Gazeta Wyborcza about the case of Kotzias vs ARB: In Hungary, there is a saying, "Let's get over the past". In the meantime, we ought to be talking about fascism and Stalinism for what they are.

The following text was published in the Polish newspaper Gazeta Wyborcza on November 23, 2018.

 

 

The following text was published in the Polish newspaper Gazeta Wyborcza on November 23, 2018.

 

Europe is a continent where everyone has a shadow that must be forgotten or should not be recalled.

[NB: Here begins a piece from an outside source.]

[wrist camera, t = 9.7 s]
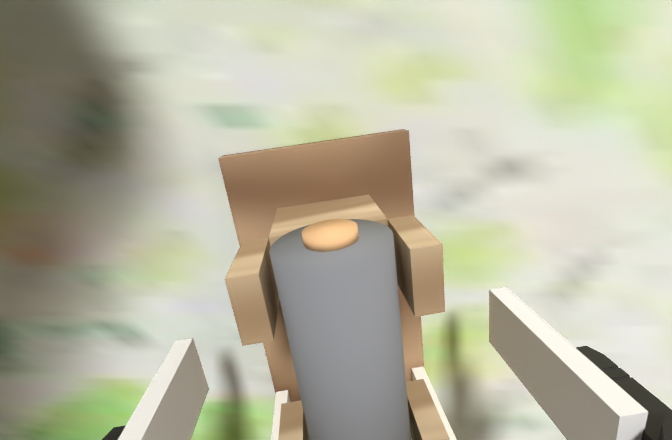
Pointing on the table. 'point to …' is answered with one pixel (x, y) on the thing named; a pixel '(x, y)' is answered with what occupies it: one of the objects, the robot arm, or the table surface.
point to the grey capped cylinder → (344, 328)
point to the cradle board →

Scientific institutions have a tendency ‒ understandably ‒ to boast about their long and glorious history. The Hungarian Academy of Sciences, which was founded 200 years ago, is no exception. Through its website, one can get acquainted with the institution's detailed history. They have even devoted an entire chapter to the period of the Hungarian Soviet Republic of 1919, which lasted a few months, during which the communist revolutionaries suspended the Academy’s work. Only the years of World War II are completely excluded, while they have devoted twice as much space for the entire period of the Miklós Horthy rule that lasted for a quarter of a century, than they have for the communist revolution. In all of this, no more than three sentences talk about the Numerus Clausus policy which was imposed in 1920 and restricted the entry of Jewish students in universities, resulting in "great losses" and casting "a shadow of the anti-Semitic ideology of those times" on Hungarian science.

Whether the Academy itself participated in the creation of that "shadow" we will not learn from its history. And this is not a random slip, which is unlikely in itself: of the 18 Hungarian Nobel Prize-winners, 10 are of Jewish origin ‒ this alone is testimony to the breadth of this "shadow". This year, a series of scientific publications has turned its attention to the Academy's silence, by proposing specific formulations that would be worth adding to its history.

Without success.

Europe is a continent where everyone has a shadow that must be forgotten or should not be recalled.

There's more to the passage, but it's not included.